Approach Tracked Changes Comments Formatting
Open XML SDK (.NET) ✅ 100% ✅ 100% ✅ Preserved
python-docx / docx-editor ✅ 100% ⚠️ ~80% ✅ Preserved
pandoc + Lua filters ❌ Lossy ❌ Limited ⚠️ Degraded

Open XML SDK is the gold standard — it's Microsoft's own library for manipulating Office documents. Comments anchor correctly 100% of the time, tracked changes use proper revision markup, and formatting is always preserved.

Quick Start

Option 1: Homebrew (recommended)

brew install drpedapati/tools/docx-review

Option 2: Native Binary

git clone https://github.com/drpedapati/docx-review.git
cd docx-review
make install    # Builds + installs to /usr/local/bin

Requires .NET 8 SDK for building (brew install dotnet@8). The resulting binary is self-contained — no .NET runtime needed to run it.

Option 3: Docker

make docker     # Builds Docker image
docker run --rm -v "$(pwd):/work" -w /work docx-review input.docx edits.json -o reviewed.docx

Usage

# Basic usage
docx-review input.docx edits.json -o reviewed.docx

# Pipe JSON from stdin
cat edits.json | docx-review input.docx -o reviewed.docx

# Custom author name
docx-review input.docx edits.json -o reviewed.docx --author "Dr. Smith"

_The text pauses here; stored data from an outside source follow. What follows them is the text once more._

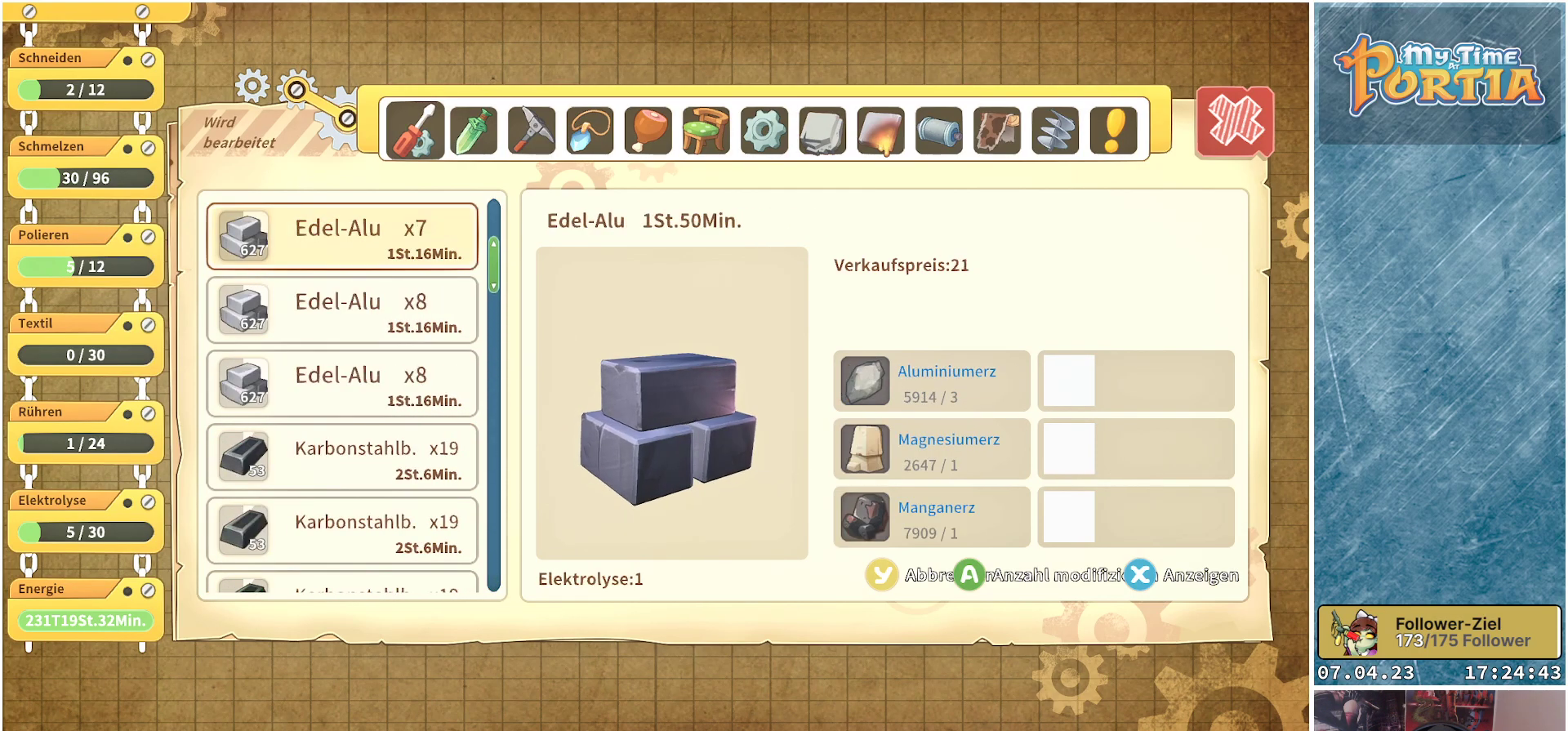
{"buttons": [], "left_stick": "center", "right_stick": "center", "events": []}
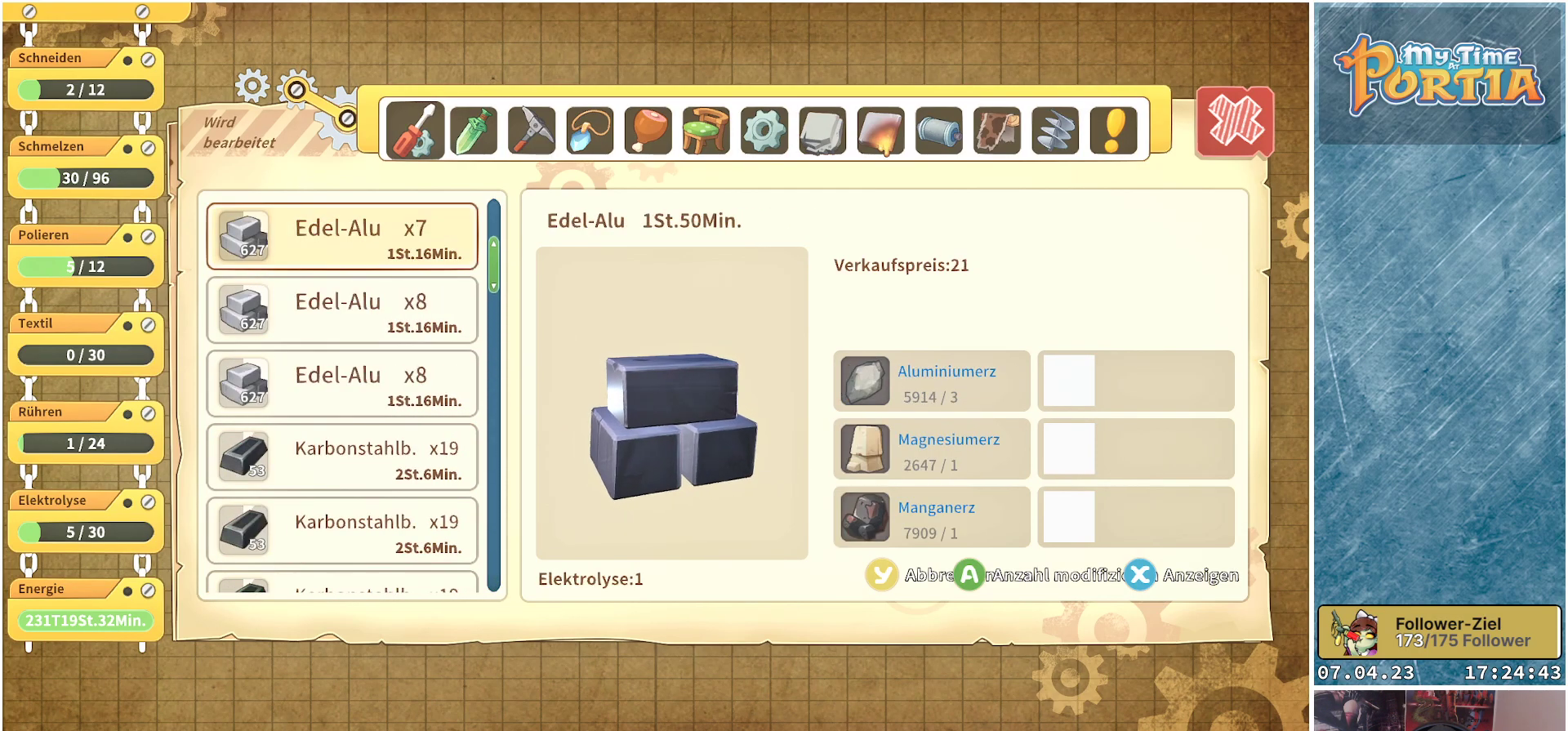
{"buttons": [], "left_stick": "center", "right_stick": "center", "events": []}
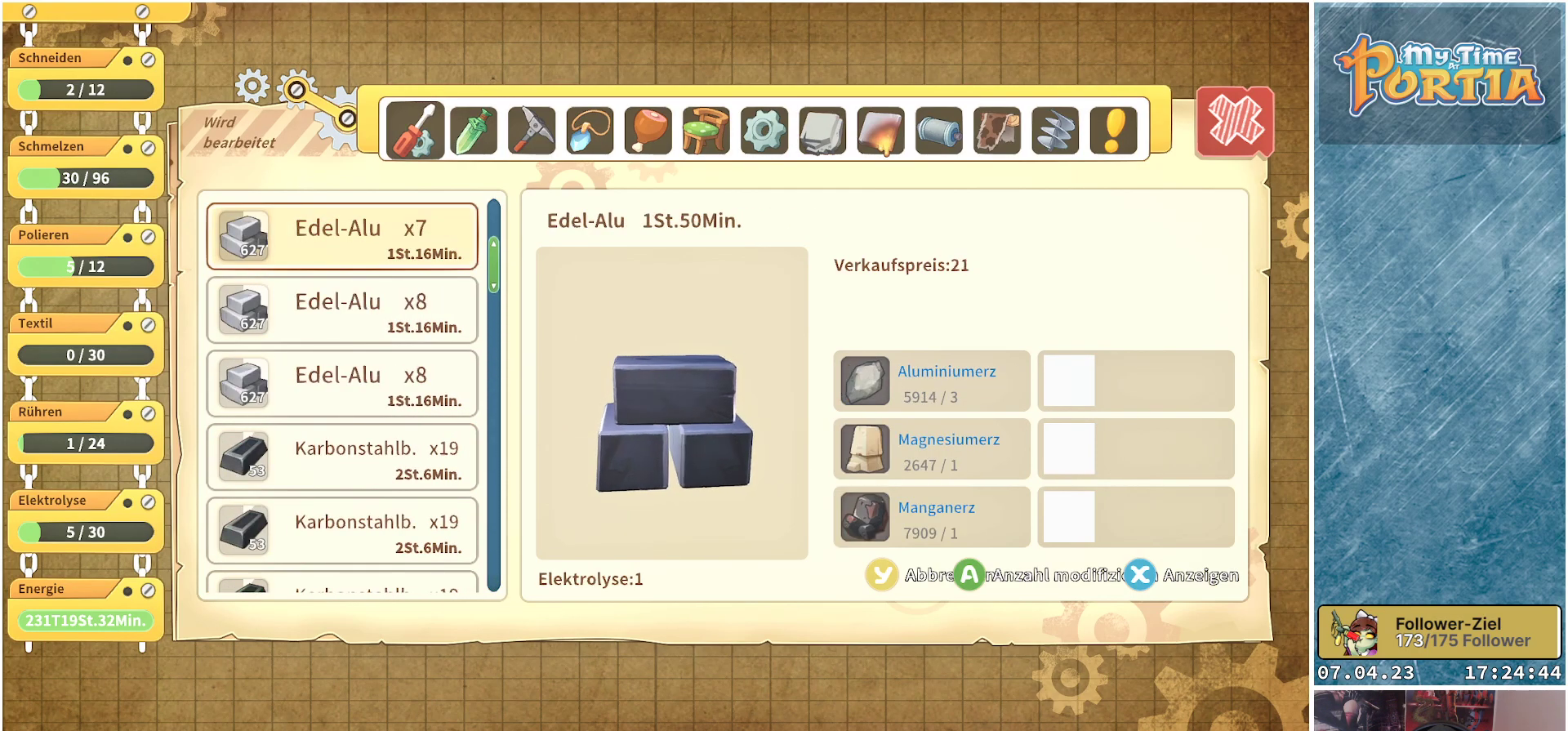
{"buttons": [], "left_stick": "center", "right_stick": "center", "events": [[283, "B", "down"], [383, "B", "up"]]}
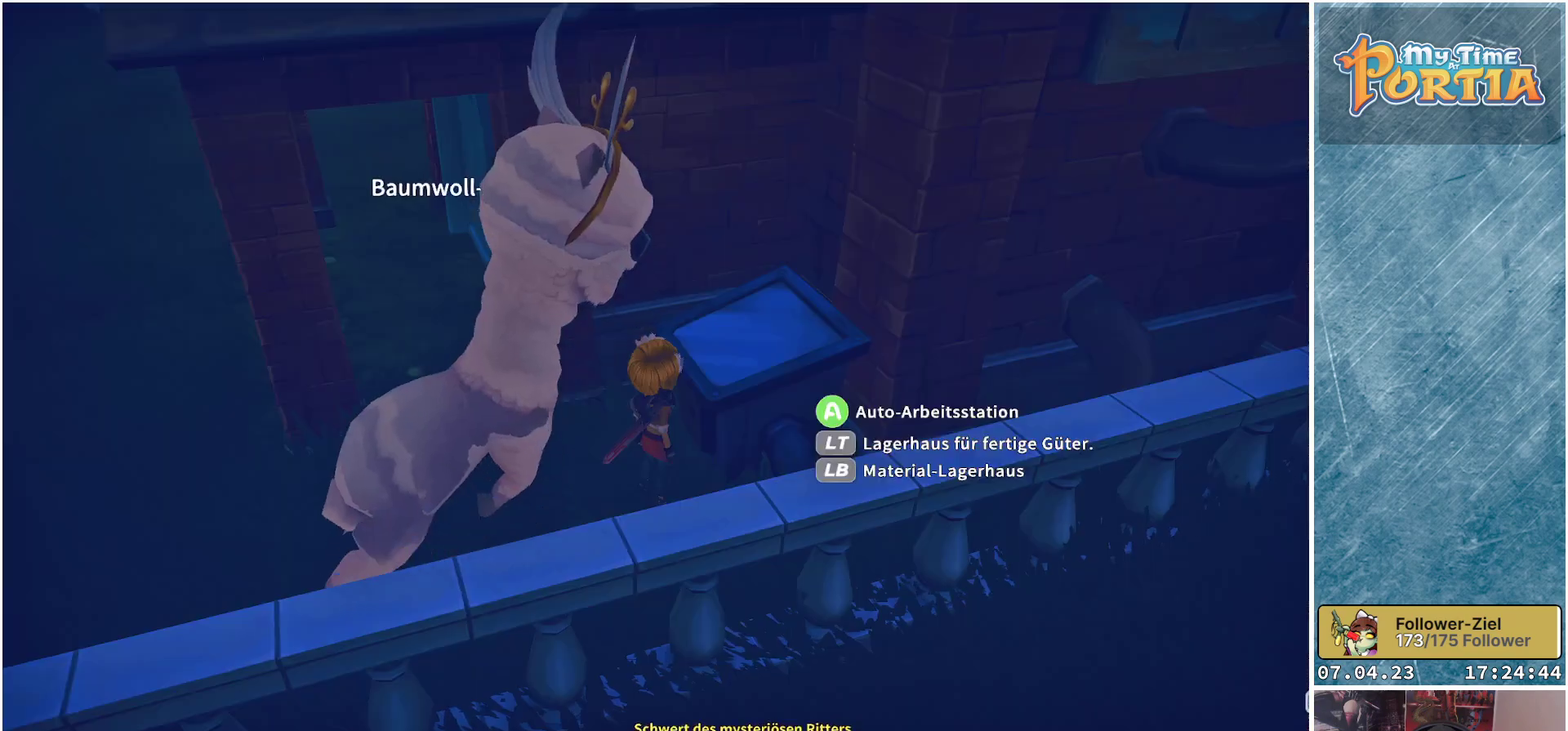
{"buttons": [], "left_stick": "center", "right_stick": "center", "events": []}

# Dry run (validate without modifying)
docx-review input.docx edits.json --dry-run

# JSON output for pipelines
docx-review input.docx edits.json -o reviewed.docx --json

# Create a new document from the bundled NIH template
docx-review --create -o manuscript.docx

# Create and populate in one step
docx-review --create -o manuscript.docx populate.json --json

Automated Review Mode

Run a full LLM-powered document review with a single command. Produces a reviewed .docx with tracked changes and comments, a Markdown review letter, and a JSON summary.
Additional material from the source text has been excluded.